◆ Anforderung 1 ◆
Was haben laut der Kolumne wir alle?
◆ Anforderung 2 ◆
Ändere in der Kolumne den Abschnitt zwischen „Immerhin haben wir“ und „oder Überwindung kosten.“, beide eingeschlossen, indem du „Ausreden“ durch „Begründungen“ ersetzt.
── Textauszug ──
Kolumne von Pilar Hammerl |
Tosende Wellen reiten. Eine neue Sprache lernen. Bei einem Marathon mitlaufen. Die Welt bereisen. Ein neues berufliches Projekt angehen. Eine Familie gründen …
Wir alle haben sie. Unsere gedankliche To-Do-Liste. Die Ziele und Vorstellungen, die wir noch verwirklichen wollen. Irgendwann einmal … Sobald der ideale Zeitpunkt gekommen ist und wir alles akribisch bis ins kleinste Detail perfekt geplant haben. Aber bitte nicht jetzt.
Immerhin haben wir gerade keine Zeit. Wir sind an unsere Jobs oder Ausbildungen gebunden, haben einen geregelten Tagesablauf, Verantwortung zu tragen und eigentlich funktioniert doch alles ganz gut. Ausreden, die allesamt vernünftig klingen und stets dafür sorgen, dass wir uns weiterhin nicht von der Stelle bewegen. Mit ihnen schieben wir nicht nur die großen Dinge im Leben vor uns her, sondern auch die kleinen Unbequemen. Die, die Anstrengung oder Überwindung kosten.
───
── Datenauszüge ──
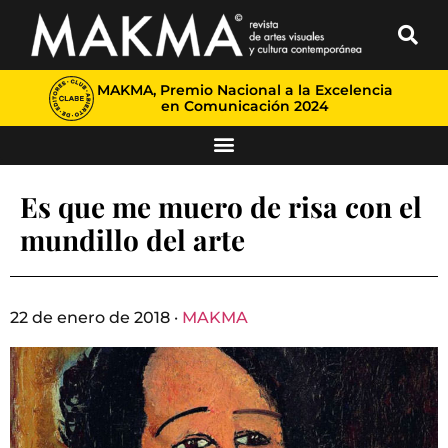
MAKMA, Premio Nacional a la Excelencia
en Comunicación 2024
Es que me muero de risa con el
mundillo del arte
22 de enero de 2018 ·
MAKMA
───
◆ Antwort 1 ◆
Eine gedankliche To-Do-Liste.

◆ Antwort 2 ◆
Immerhin haben wir gerade keine Zeit. Wir sind an unsere Jobs oder Ausbildungen gebunden, haben einen geregelten Tagesablauf, Verantwortung zu tragen und eigentlich funktioniert doch alles ganz gut. Begründungen, die allesamt vernünftig klingen und stets dafür sorgen, dass wir uns weiterhin nicht von der Stelle bewegen. Mit ihnen schieben wir nicht nur die großen Dinge im Leben vor uns her, sondern auch die kleinen Unbequemen. Die, die Anstrengung oder Überwindung kosten.